Richard Parncutt (Univ. Graz, Austria)

The role of music in cultural integration

Cultural integration involves multiple interactions among majority and minorities. What is the role of music? Students in an advanced musicology seminar interviewed 74 Graz residents from Albania, China, Egypt (Copts), Iraq (Kurds), Italy, Nigeria, Serbia, and Austria. Topics addressed included music in everyday life, performed music, cultural identity, social contacts, favourite CDs, and music and integration.
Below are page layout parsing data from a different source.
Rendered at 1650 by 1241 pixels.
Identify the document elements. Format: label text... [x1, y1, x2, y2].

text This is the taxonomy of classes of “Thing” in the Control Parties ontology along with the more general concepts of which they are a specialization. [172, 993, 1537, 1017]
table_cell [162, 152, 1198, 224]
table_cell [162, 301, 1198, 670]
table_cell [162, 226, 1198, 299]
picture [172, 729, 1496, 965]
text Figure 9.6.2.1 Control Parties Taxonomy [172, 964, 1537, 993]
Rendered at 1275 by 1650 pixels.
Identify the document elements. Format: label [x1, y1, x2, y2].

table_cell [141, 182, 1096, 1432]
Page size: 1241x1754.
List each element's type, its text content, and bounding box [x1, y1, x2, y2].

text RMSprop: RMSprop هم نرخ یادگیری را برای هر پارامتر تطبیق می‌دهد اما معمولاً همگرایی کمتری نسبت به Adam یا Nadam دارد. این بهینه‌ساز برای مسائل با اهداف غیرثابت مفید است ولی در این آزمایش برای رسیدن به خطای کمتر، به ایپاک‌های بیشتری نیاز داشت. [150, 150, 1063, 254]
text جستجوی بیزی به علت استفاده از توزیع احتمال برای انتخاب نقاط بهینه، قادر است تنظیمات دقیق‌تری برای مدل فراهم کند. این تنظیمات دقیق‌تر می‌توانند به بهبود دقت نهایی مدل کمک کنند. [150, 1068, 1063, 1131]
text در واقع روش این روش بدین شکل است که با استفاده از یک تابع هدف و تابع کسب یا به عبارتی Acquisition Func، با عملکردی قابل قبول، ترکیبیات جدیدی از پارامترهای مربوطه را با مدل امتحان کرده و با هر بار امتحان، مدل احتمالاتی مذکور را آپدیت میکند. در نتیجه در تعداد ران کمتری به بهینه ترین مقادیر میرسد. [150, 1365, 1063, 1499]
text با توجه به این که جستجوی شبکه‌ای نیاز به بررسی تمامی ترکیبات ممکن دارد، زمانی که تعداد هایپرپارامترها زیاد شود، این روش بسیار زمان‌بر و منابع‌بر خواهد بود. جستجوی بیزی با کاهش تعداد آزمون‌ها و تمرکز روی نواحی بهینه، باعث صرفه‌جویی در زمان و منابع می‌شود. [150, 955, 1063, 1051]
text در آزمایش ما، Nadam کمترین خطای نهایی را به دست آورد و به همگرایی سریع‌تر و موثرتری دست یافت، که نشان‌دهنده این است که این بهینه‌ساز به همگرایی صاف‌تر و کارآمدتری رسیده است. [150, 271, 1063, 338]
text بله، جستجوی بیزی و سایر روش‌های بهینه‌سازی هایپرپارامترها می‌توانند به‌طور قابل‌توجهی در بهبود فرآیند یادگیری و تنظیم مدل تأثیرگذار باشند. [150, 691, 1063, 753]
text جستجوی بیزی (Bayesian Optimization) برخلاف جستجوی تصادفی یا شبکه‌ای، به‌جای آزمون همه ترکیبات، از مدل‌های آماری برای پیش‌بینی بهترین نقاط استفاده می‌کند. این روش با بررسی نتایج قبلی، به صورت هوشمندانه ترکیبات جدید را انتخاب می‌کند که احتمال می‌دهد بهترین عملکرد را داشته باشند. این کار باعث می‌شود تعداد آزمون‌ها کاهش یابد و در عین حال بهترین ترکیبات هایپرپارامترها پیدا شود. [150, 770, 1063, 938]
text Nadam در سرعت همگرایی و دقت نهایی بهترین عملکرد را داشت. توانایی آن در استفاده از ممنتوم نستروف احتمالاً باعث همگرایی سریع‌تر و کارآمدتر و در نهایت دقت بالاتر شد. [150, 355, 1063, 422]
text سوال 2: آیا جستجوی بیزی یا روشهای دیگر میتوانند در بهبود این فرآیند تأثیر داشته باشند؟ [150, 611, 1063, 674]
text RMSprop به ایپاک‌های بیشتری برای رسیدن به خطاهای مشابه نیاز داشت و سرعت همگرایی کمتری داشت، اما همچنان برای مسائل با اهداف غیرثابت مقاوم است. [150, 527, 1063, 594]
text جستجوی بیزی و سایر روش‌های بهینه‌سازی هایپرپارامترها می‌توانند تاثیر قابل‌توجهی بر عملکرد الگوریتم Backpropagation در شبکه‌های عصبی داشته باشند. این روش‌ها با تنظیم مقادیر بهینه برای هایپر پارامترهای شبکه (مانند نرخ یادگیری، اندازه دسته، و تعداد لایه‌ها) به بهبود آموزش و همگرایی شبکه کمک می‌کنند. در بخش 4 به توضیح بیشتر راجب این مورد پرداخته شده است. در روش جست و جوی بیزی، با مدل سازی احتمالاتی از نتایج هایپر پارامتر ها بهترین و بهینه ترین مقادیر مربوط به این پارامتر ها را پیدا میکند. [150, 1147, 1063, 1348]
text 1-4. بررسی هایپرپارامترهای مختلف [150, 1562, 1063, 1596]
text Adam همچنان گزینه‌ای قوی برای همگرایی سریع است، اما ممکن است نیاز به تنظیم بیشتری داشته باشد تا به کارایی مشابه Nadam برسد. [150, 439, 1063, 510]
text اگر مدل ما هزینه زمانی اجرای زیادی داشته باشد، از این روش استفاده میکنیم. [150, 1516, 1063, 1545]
Content analysis suggests that music often, but not always promotes integration.

John Sloboda (University of Keele and Royal Holloway, University of London)

Music in everyday life: the role of the emotions

Considerable recent attention has been given to the way in which listening to music in everyday life (home, car, office) may have different characteristics to listening to music in deliberative cultural settings (e.g. concert-hall, psychological laboratory). This means that psychological data and theory derived from one context may not be straighforwardly applicable to the other. Most research on emotional response to music has been gathered in deliberative, rather than everyday, contexts. This paper attempts to systematise what we now know about the contrasts between the deliberative and the everyday by identifying ten distinctive characteristics of music in everyday life, and examining the implications of each for the nature and dynamics of emotional responses to such music. These characteristics relate to the quality (intensity, memorability, integration), content (valence, reference, focus, level), and context (elicitation, referent, attitude) of everyday musical experiences. Such characteristics collectively delineate a distinctive and coherent psychological world which, for many listeners, may be more paradigmatic than the deliberative immersion of the classical concert-goer.